* WHAT IS NEEDED: Without the pictures, print each of the records below exactly as it appears.

:: DATA PROVIDED

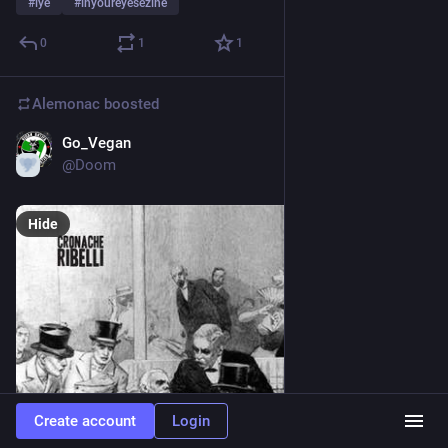
#
iye
#
inyoureyesezine
0
1
1
Alemonac
boosted
Go_Vegan
Jul 29
@
Doom
Hide
Create account
Login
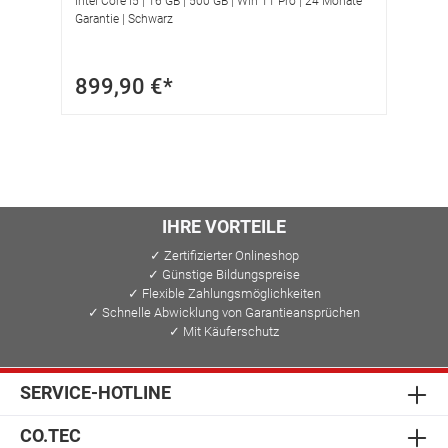
Intel Core i5 | 16 GB | 500 GB | Win 11 Pro | 24 Monate
Garantie | Schwarz
899,90 €*
IHRE VORTEILE
✓ Zertifizierter Onlineshop
✓ Günstige Bildungspreise
✓ Flexible Zahlungsmöglichkeiten
✓ Schnelle Abwicklung von Garantieansprüchen
✓ Mit Käuferschutz
SERVICE-HOTLINE
CO.TEC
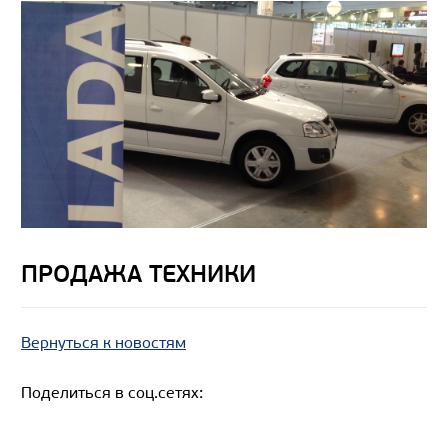
ПРОДАЖА ТЕХНИКИ
Вернуться к новостям
Поделиться в соц.сетях:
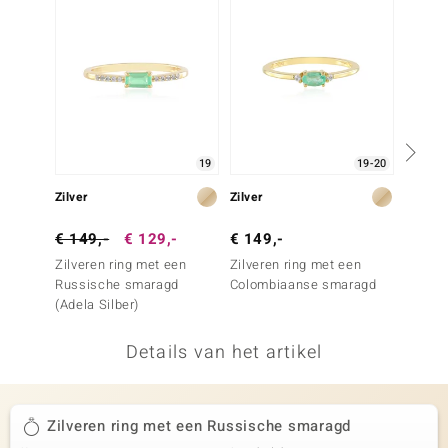
remonti
remonti
uwelo
 Gems
19
19-20
NO Collection
Zilver
Zilver
Zilver
va
€ 149,-
€ 129,-
€ 149,-
€ 249
Zilveren ring met een
Zilveren ring met een
Zilver
Russische smaragd
Colombiaanse smaragd
Colom
(Adela Silber)
Details van het artikel
Minerale
Zilveren ring met een Russische smaragd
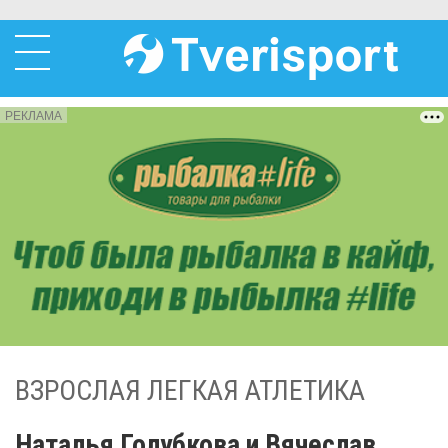
РЕКЛАМА
ВЗРОСЛАЯ ЛЕГКАЯ АТЛЕТИКА
Наталья Голубкова и Вячеслав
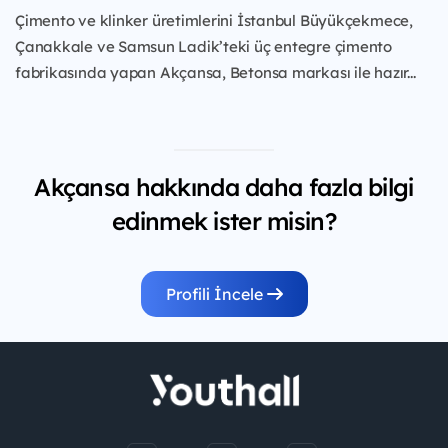
Çimento ve klinker üretimlerini İstanbul Büyükçekmece,
Çanakkale ve Samsun Ladik’teki üç entegre çimento
fabrikasında yapan Akçansa, Betonsa markası ile hazır...
Akçansa hakkında daha fazla bilgi
edinmek ister misin?
Profili İncele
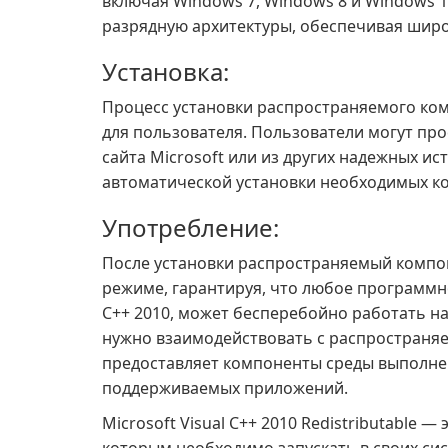
включая Windows 7, Windows 8 и Windows 10
разрядную архитектуры, обеспечивая широ
Установка:
Процесс установки распространяемого комп
для пользователя. Пользователи могут про
сайта Microsoft или из других надежных ис
автоматической установки необходимых ко
Употребление:
После установки распространяемый компоне
режиме, гарантируя, что любое программн
C++ 2010, может бесперебойно работать н
нужно взаимодействовать с распространя
предоставляет компоненты среды выполне
поддерживаемых приложений.
Microsoft Visual C++ 2010 Redistributable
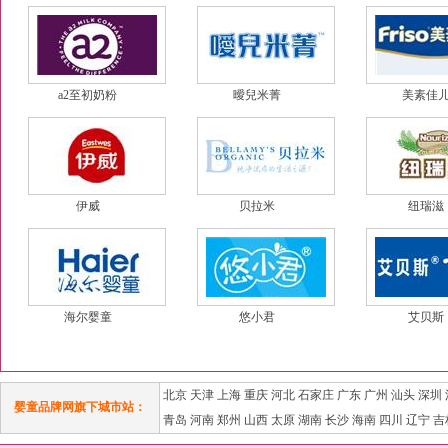
a2至初奶粉
曖兒米菁
美素佳
伊威
贝拉米
纽瑞滋
海尔婴童
悠小君
艾贝斯
北京
天津
上海
重庆
河北
石家庄
广东
广州
汕头
深圳
婴童品牌网旗下城市站：
青岛
河南
郑州
山西
太原
湖南
长沙
海南
四川
辽宁
吉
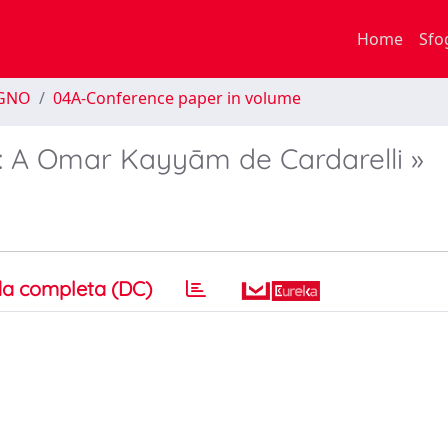
Home
Sfo
EGNO
04A-Conference paper in volume
n: A Omar Kayyām de Cardarelli »
a completa (DC)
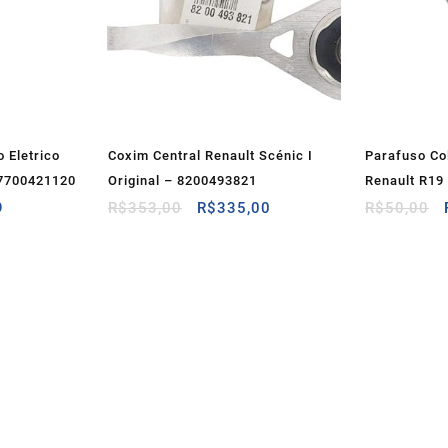
o Eletrico
Coxim Central Renault Scénic I
Parafuso Co
– 7700421120
Original – 8200493821
Renault R19
O
O
O
9
R$
353,00
R$
335,00
R$
50,00
preço
preço
preço
atual
original
atual
é:
era:
é:
74.
R$67,89.
R$353,00.
R$335,00.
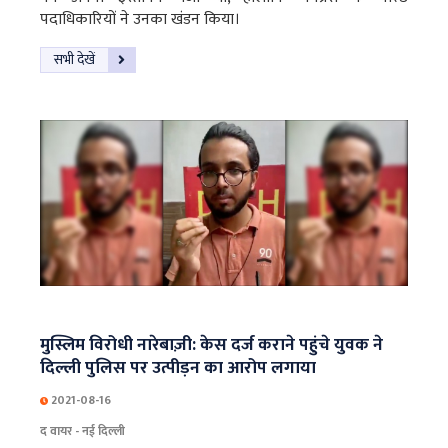
पदाधिकारियों ने उनका खंडन किया।
सभी देखें
मुस्लिम विरोधी नारेबाज़ी: केस दर्ज कराने पहुंचे युवक ने
दिल्ली पुलिस पर उत्पीड़न का आरोप लगाया
2021-08-16
द वायर - नई दिल्ली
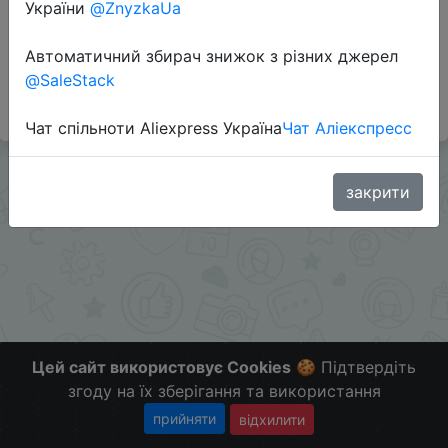
України
@ZnyzkaUa
Автоматичний збирач знижок з різних джерел
#Wildberries #RU
@SaleStack
Больше скидок в telegram
t.me/ChinaGoodBuy
Чат спільноти Aliexpress Україна
Чат Аліекспресс
закрити
Цей сайт використовує Cookies
🍪 Підтвердіть
згоду на їх зберігання та використання
прийняти
відхилити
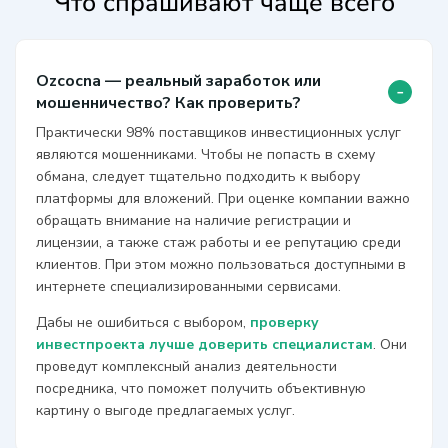
Что спрашивают чаще всего
Ozcocna — реальный заработок или
-
мошенничество? Как проверить?
Практически 98% поставщиков инвестиционных услуг
являются мошенниками. Чтобы не попасть в схему
обмана, следует тщательно подходить к выбору
платформы для вложений. При оценке компании важно
обращать внимание на наличие регистрации и
лицензии, а также стаж работы и ее репутацию среди
клиентов. При этом можно пользоваться доступными в
интернете специализированными сервисами.
Дабы не ошибиться с выбором,
проверку
инвестпроекта лучше доверить специалистам
. Они
проведут комплексный анализ деятельности
посредника, что поможет получить объективную
картину о выгоде предлагаемых услуг.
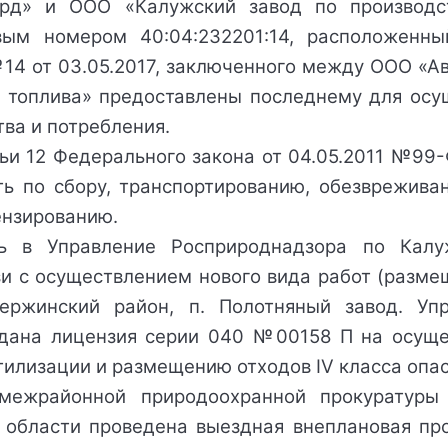
рд» и ООО «Калужский завод по производст
вым номером 40:04:232201:14, расположенн
14 от 03.05.2017, заключенного между ООО «А
о топлива» предоставлены последнему для осу
ва и потребления.
тьи 12 Федерального закона от 04.05.2011 №9
ть по сбору, транспортированию, обезврежива
ензированию.
сь в Управление Росприроднадзора по Кал
и с осуществлением нового вида работ (разме
зержинский район, п. Полотняный завод. Уп
дана лицензия серии 040 №00158 П на осущес
тилизации и размещению отходов IV класса опас
ежрайонной природоохранной прокуратуры 
 области проведена выездная внеплановая пр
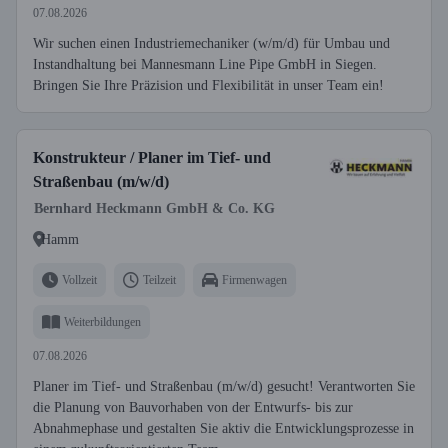
07.08.2026
Wir suchen einen Industriemechaniker (w/m/d) für Umbau und
Instandhaltung bei Mannesmann Line Pipe GmbH in Siegen.
Bringen Sie Ihre Präzision und Flexibilität in unser Team ein!
Konstrukteur / Planer im Tief- und
Straßenbau (m/w/d)
Bernhard Heckmann GmbH & Co. KG
Hamm
Vollzeit
Teilzeit
Firmenwagen
Weiterbildungen
07.08.2026
Planer im Tief- und Straßenbau (m/w/d) gesucht! Verantworten Sie
die Planung von Bauvorhaben von der Entwurfs- bis zur
Abnahmephase und gestalten Sie aktiv die Entwicklungsprozesse in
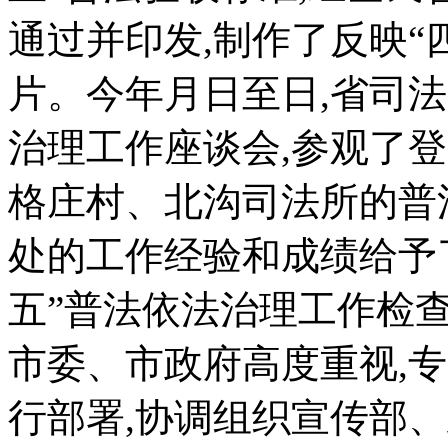
通过并印发,制作了反映“
片。今年月日至日,省司法
治理工作座谈会,参观了
格庄村、北沟司法所的普
处的工作经验和成绩给予
五”普法依法治理工作检
市委、市政府高度重视,
行部署,协调组织宣传部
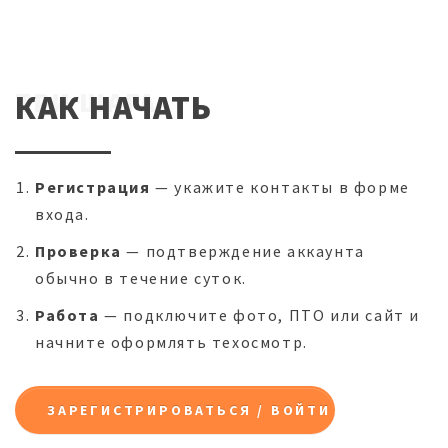
ТРИ ШАГА
КАК НАЧАТЬ
Регистрация
— укажите контакты в форме
входа.
Проверка
— подтверждение аккаунта
обычно в течение суток.
Работа
— подключите фото, ПТО или сайт и
начните оформлять техосмотр.
ЗАРЕГИСТРИРОВАТЬСЯ / ВОЙТИ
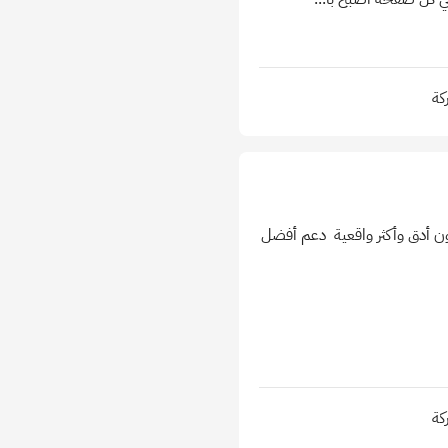
كة
 لتكون أدق وأكثر واقعية ️ دعم أفضل
كة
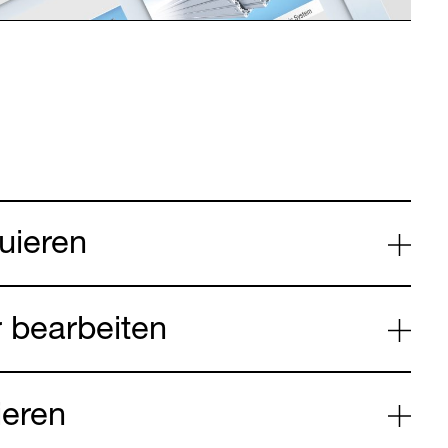
ruieren
r bearbeiten
ieren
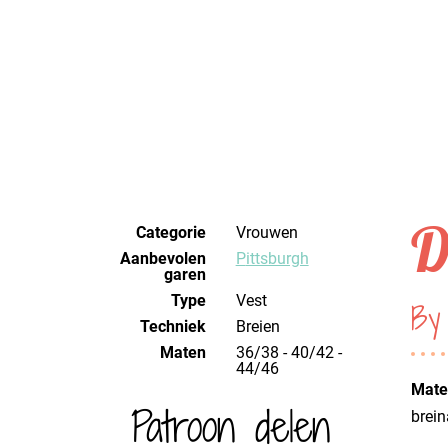
D
Categorie
Vrouwen
Aanbevolen
Pittsburgh
garen
Type
Vest
By
Techniek
breien
Maten
36/38 - 40/42 -
44/46
Mater
Patroon delen
brei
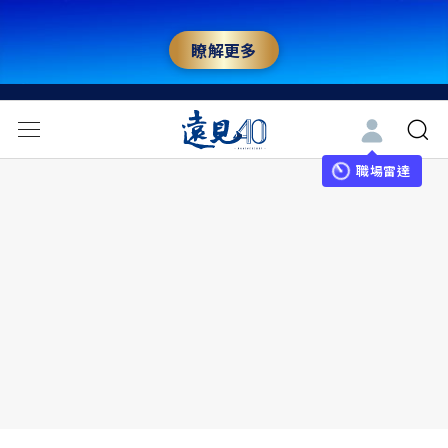
瞭解更多
職場雷達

::::

* RESPONSE:
#
iye
#
inyoureyesezine
0
1
1
Alemonac
boosted
Go_Vegan
Jul 29
@
Doom
Hide
Create account
Login
Intel Core i5 | 16 GB | 500 GB | Win 11 Pro | 24 Monate
Garantie | Schwarz
899,90 €*
IHRE VORTEILE
✓ Zertifizierter Onlineshop
✓ Günstige Bildungspreise
✓ Flexible Zahlungsmöglichkeiten
✓ Schnelle Abwicklung von Garantieansprüchen
✓ Mit Käuferschutz
SERVICE-HOTLINE
CO.TEC
ПРОДАЖА ТЕХНИКИ
Вернуться к новостям
Поделиться в соц.сетях:
remonti
remonti
uwelo
 Gems
19
19-20
NO Collection
Zilver
Zilver
Zilver
va
€ 149,-
€ 129,-
€ 149,-
€ 249
Zilveren ring met een
Zilveren ring met een
Zilver
Russische smaragd
Colombiaanse smaragd
Colom
(Adela Silber)
Details van het artikel
Minerale
Zilveren ring met een Russische smaragd
РЕКЛАМА
ВЗРОСЛАЯ ЛЕГКАЯ АТЛЕТИКА
Наталья Голубкова и Вячеслав
Çimento ve klinker üretimlerini İstanbul Büyükçekmece,
Çanakkale ve Samsun Ladik’teki üç entegre çimento
fabrikasında yapan Akçansa, Betonsa markası ile hazır...
Akçansa hakkında daha fazla bilgi
edinmek ister misin?
Profili İncele
включая Windows 7, Windows 8 и Windows 10
разрядную архитектуры, обеспечивая широ
Установка:
Процесс установки распространяемого комп
для пользователя. Пользователи могут про
сайта Microsoft или из других надежных ис
автоматической установки необходимых ко
Употребление:
После установки распространяемый компоне
режиме, гарантируя, что любое программн
C++ 2010, может бесперебойно работать н
нужно взаимодействовать с распространя
предоставляет компоненты среды выполне
поддерживаемых приложений.
Microsoft Visual C++ 2010 Redistributable
a2至初奶粉
曖兒米菁
美素佳
伊威
贝拉米
纽瑞滋
海尔婴童
悠小君
艾贝斯
北京
天津
上海
重庆
河北
石家庄
广东
广州
汕头
深圳
婴童品牌网旗下城市站：
青岛
河南
郑州
山西
太原
湖南
长沙
海南
四川
辽宁
吉
Home
Sfo
EGNO
04A-Conference paper in volume
n: A Omar Kayyām de Cardarelli »
a completa (DC)
o Eletrico
Coxim Central Renault Scénic I
Parafuso Co
– 7700421120
Original – 8200493821
Renault R19
O
O
O
9
R$
353,00
R$
335,00
R$
50,00
preço
preço
preço
atual
original
atual
é:
era:
é:
74.
R$67,89.
R$353,00.
R$335,00.
पदाधिकारियों ने उनका खंडन किया।
सभी देखें
मुस्लिम विरोधी नारेबाज़ी: केस दर्ज कराने पहुंचे युवक ने
दिल्ली पुलिस पर उत्पीड़न का आरोप लगाया
2021-08-16
द वायर - नई दिल्ली
України
@ZnyzkaUa
Автоматичний збирач знижок з різних джерел
#Wildberries #RU
@SaleStack
Больше скидок в telegram
t.me/ChinaGoodBuy
Чат спільноти Aliexpress Україна
Чат Аліекспресс
закрити
Цей сайт використовує Cookies
🍪 Підтвердіть
згоду на їх зберігання та використання
прийняти
відхилити
Что спрашивают чаще всего
Ozcocna — реальный заработок или
-
мошенничество? Как проверить?
Практически 98% поставщиков инвестиционных услуг
являются мошенниками. Чтобы не попасть в схему
обмана, следует тщательно подходить к выбору
платформы для вложений. При оценке компании важно
обращать внимание на наличие регистрации и
лицензии, а также стаж работы и ее репутацию среди
клиентов. При этом можно пользоваться доступными в
интернете специализированными сервисами.
Дабы не ошибиться с выбором,
проверку
инвестпроекта лучше доверить специалистам
. Они
проведут комплексный анализ деятельности
посредника, что поможет получить объективную
картину о выгоде предлагаемых услуг.
рд» и ООО «Калужский завод по производст
вым номером 40:04:232201:14, расположенн
14 от 03.05.2017, заключенного между ООО «А
о топлива» предоставлены последнему для осу
ва и потребления.
тьи 12 Федерального закона от 04.05.2011 №9
ть по сбору, транспортированию, обезврежива
ензированию.
сь в Управление Росприроднадзора по Кал
и с осуществлением нового вида работ (разме
зержинский район, п. Полотняный завод. Уп
дана лицензия серии 040 №00158 П на осущес
тилизации и размещению отходов IV класса опас
ежрайонной природоохранной прокуратуры 
 области проведена выездная внеплановая пр
07.08.2026
Wir suchen einen Industriemechaniker (w/m/d) für Umbau und
Instandhaltung bei Mannesmann Line Pipe GmbH in Siegen.
Bringen Sie Ihre Präzision und Flexibilität in unser Team ein!
Konstrukteur / Planer im Tief- und
Straßenbau (m/w/d)
Bernhard Heckmann GmbH & Co. KG
Hamm
Vollzeit
Teilzeit
Firmenwagen
Weiterbildungen
07.08.2026
Planer im Tief- und Straßenbau (m/w/d) gesucht! Verantworten Sie
die Planung von Bauvorhaben von der Entwurfs- bis zur
Abnahmephase und gestalten Sie aktiv die Entwicklungsprozesse in
通过并印发,制作了反映“
片。今年月日至日,省司法
治理工作座谈会,参观了
格庄村、北沟司法所的普
处的工作经验和成绩给予
五”普法依法治理工作检
市委、市政府高度重视,
行部署,协调组织宣传部
ТРИ ШАГА
КАК НАЧАТЬ
Регистрация
— укажите контакты в форме
входа.
Проверка
— подтверждение аккаунта
обычно в течение суток.
Работа
— подключите фото, ПТО или сайт и
начните оформлять техосмотр.
ЗАРЕГИСТРИРОВАТЬСЯ / ВОЙТИ
كة
 لتكون أدق وأكثر واقعية ️ دعم أفضل
كة
ruieren
r bearbeiten
ieren
D
Categorie
Vrouwen
Aanbevolen
Pittsburgh
garen
Type
Vest
By
Techniek
breien
Maten
36/38 - 40/42 -
44/46
Mater
Patroon delen
brei
瞭解更多
職場雷達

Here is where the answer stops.